Design/methodology/approach
For the present research, data were collected from 432 respondents (millennials) from Punjab. A fuzzy analytical hierarchy process was used to prioritize the factors influencing millennials’ technology acceptance of chatbots. The key factors considered for the study were information, entertainment, media appeal, social presence and perceived privacy risk
Findings
The findings of the study revealed media appeal as the top-ranked prioritized factor influencing millennial technology acceptance of chatbots. In contrast, perceived privacy risk appeared as the least important factor. Ranking of the global weights reveals that I3 and I2 are the two most important sub-criteria.
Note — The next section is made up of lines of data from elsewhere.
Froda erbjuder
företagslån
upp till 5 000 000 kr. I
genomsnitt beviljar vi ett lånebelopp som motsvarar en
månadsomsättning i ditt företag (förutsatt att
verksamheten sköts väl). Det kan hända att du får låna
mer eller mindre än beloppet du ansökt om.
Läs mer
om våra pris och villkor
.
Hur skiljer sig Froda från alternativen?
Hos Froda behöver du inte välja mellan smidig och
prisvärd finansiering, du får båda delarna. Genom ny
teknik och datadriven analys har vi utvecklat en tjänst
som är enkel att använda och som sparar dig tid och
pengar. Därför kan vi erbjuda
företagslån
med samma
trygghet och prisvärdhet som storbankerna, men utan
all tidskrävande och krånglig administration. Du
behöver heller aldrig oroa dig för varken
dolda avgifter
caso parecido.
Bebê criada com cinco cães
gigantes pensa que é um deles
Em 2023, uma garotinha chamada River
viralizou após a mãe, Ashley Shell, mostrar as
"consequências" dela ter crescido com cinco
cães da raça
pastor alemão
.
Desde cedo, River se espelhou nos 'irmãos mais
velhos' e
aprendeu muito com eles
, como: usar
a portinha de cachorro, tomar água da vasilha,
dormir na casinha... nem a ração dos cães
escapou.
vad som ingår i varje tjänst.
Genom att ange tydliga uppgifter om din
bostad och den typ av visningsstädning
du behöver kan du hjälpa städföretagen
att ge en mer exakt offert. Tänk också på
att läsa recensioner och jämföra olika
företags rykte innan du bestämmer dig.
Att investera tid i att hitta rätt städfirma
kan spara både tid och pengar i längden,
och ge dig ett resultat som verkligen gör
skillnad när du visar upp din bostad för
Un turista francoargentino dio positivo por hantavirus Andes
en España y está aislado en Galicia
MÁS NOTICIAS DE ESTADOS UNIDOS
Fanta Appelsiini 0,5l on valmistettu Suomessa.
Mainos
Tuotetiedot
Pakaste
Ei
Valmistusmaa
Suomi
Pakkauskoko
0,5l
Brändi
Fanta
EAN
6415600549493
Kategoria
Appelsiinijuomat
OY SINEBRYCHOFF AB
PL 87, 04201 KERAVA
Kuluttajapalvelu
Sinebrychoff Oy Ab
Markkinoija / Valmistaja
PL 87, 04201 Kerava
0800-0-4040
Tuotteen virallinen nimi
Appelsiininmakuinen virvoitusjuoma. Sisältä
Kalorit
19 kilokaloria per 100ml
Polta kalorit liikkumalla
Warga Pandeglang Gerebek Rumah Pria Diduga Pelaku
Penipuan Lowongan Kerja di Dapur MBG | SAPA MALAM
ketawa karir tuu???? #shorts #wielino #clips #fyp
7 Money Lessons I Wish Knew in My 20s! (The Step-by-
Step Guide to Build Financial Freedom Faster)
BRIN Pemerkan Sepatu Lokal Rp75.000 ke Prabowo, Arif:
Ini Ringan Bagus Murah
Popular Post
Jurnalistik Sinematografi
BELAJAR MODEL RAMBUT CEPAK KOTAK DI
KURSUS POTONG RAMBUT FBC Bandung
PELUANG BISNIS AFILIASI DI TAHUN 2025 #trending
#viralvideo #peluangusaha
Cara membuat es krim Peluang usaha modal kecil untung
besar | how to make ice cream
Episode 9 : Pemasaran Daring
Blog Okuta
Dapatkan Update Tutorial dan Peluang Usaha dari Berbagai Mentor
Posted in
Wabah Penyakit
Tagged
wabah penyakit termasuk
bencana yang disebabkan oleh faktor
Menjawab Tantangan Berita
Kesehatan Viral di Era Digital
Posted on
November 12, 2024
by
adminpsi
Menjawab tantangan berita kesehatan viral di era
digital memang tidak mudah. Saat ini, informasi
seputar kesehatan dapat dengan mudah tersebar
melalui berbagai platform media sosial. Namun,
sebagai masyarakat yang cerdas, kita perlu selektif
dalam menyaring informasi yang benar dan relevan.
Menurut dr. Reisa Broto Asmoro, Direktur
Research limitations/implications
Data were gathered from the millennial population of Punjab, and only a few factors that influence the technology acceptance of chatbots were considered for analysis which has been considered as a limitation of this study.
Practical implications
The findings of this study will provide valuable insights about consumer behaviour to the business firm, and it will help them to make competitive strategies accordingly.
Originality/value
Existing literature has investigated the factors influencing millennials’ technology acceptance of chatbots. At the same time, this study has used the multi-criteria decision-making technique to deliver valuable insights for marketers, practitioners and academicians about the drivers of millennials’ technology acceptance regarding chatbots which will add value to the prevailing knowledge base.